Man sues to ease process of taking wife's

last name

 

By AP from the Home News Tribune Online, January 13, 2007

 

LOS ANGELES -- Mike Buday isn't married to his last name.  In fact, he and his fiancee decided before they wed that he would take hers.

But Buday was stunned to learn that he couldn't simply become Mike Bijon when they married in 2005.

As in most other states, that would require some bureaucratic paperwork well beyond what a woman must go through to change her name when marrying.

Instead of completing the expensive, time-consuming process, Buday and his wife, Diana Bijon, enlisted the American Civil Liberties Union and filed a discrimination lawsuit against the state of California.  They claim the difficulty faced by a husband seeking to change his name violates the equal protection clause of the 14th Amendment.

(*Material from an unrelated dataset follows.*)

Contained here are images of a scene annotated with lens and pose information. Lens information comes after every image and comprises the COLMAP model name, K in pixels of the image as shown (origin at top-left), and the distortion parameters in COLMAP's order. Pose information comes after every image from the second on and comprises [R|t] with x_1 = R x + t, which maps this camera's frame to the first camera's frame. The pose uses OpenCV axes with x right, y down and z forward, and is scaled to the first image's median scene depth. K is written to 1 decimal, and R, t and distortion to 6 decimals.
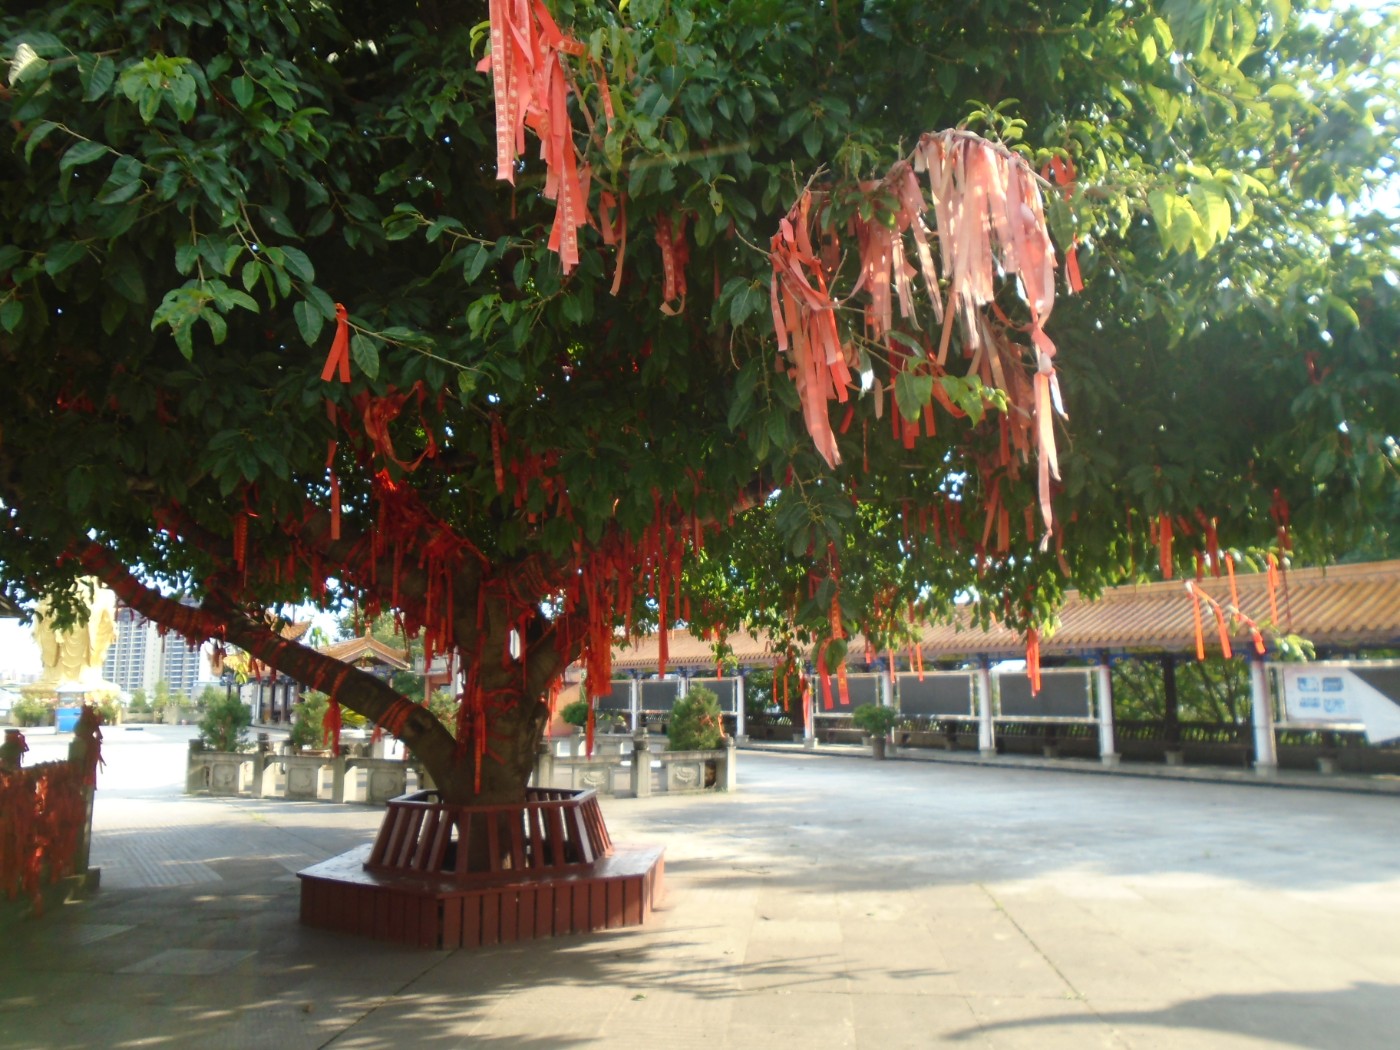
lens RADIAL K [[1065.9, 0, 700.0], [0, 1065.9, 525.0], [0, 0, 1]] dist [-0.005311, 0.003120]
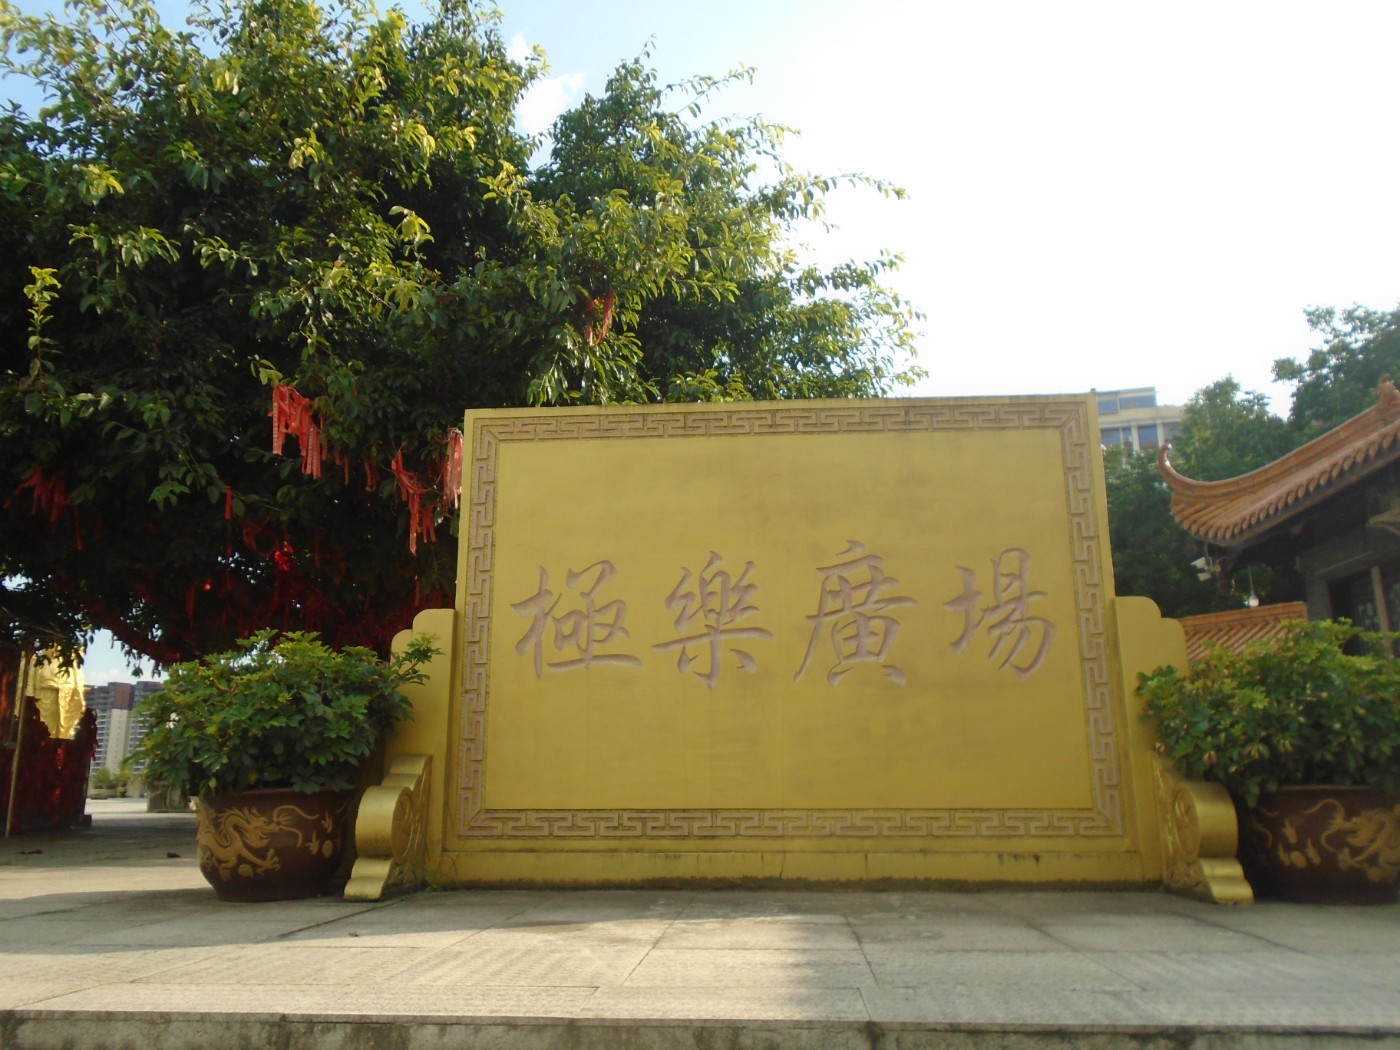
lens RADIAL K [[1140.9, 0, 700.0], [0, 1140.9, 525.0], [0, 0, 1]] dist [-0.000042, 0.006098]
pose [[0.999966, 0.005052, -0.006443, 0.777977], [-0.005559, 0.996676, -0.081280, 0.083276], [0.006011, 0.081313, 0.996670, -1.617731]]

Mark Rosenbaum, legal director of the ACLU in Southern California, said it is the first federal lawsuit of its kind in the country.

Only six states -- Georgia, Hawaii, Iowa, Massachusetts, New York and North Dakota -- have statutes establishing equal name-change processes for men and women when they marry.  In California and other states, men cannot choose a different last name while filing a marriage license.

In California, a man who wants to take his wife's name must file a petition, pay more than $300, place a public notice for weeks in a local newspaper and then appear before a judge.

Because of Buday's case, a California state lawmaker has introduced a bill to put a space on the marriage license for either spouse to change names.